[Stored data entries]
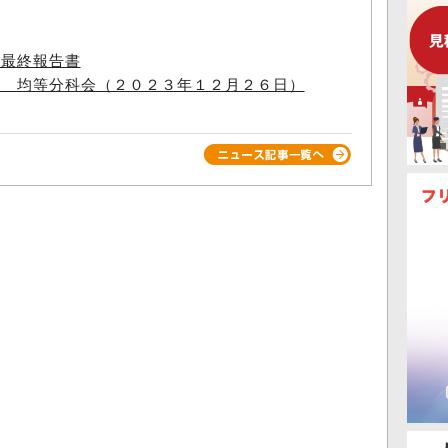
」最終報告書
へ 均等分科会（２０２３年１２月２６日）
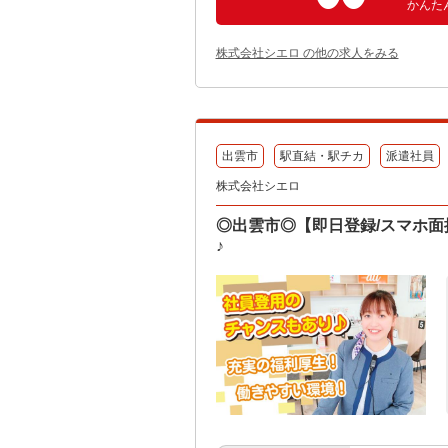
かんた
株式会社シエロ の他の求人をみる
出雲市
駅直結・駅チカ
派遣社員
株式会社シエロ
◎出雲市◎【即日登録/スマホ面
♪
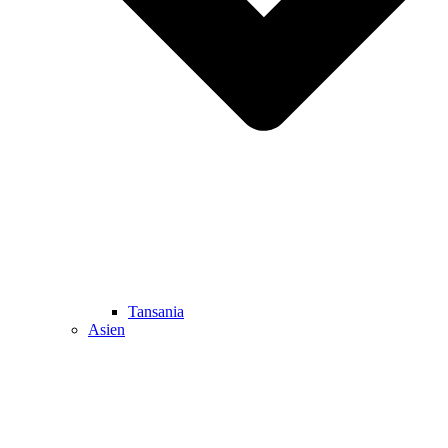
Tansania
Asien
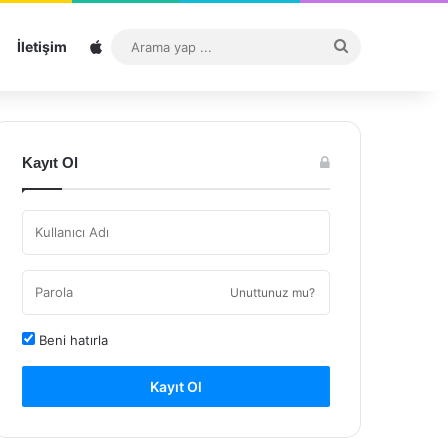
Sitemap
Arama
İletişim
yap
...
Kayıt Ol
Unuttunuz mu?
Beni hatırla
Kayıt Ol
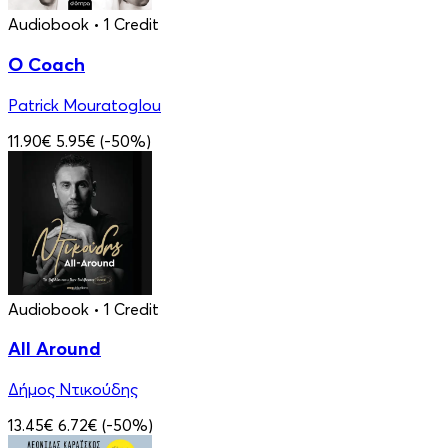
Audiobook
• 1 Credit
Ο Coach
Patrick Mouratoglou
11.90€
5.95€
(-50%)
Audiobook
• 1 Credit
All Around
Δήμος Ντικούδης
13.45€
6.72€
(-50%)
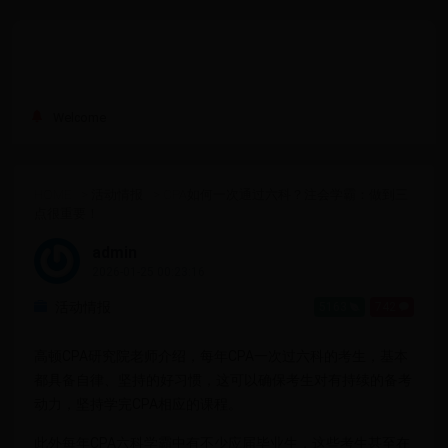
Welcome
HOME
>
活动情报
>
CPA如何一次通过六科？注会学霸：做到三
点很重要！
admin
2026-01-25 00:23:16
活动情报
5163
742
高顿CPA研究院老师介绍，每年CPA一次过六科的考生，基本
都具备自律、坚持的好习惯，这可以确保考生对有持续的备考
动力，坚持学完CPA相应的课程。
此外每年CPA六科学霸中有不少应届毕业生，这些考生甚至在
...
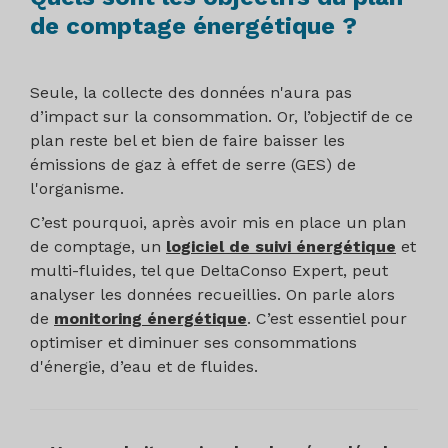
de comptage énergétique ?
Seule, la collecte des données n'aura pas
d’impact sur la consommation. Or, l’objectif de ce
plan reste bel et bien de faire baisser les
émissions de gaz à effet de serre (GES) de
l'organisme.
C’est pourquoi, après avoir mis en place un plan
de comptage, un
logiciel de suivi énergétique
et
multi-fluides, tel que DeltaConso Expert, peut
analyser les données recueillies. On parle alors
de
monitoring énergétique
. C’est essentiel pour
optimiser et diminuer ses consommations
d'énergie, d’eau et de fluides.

● **WHAT THE TASK ASKS**
Across all the lines of the data, count those that include the word "comptage" and reply with that number only.

● **RESPONSE BELOW**
2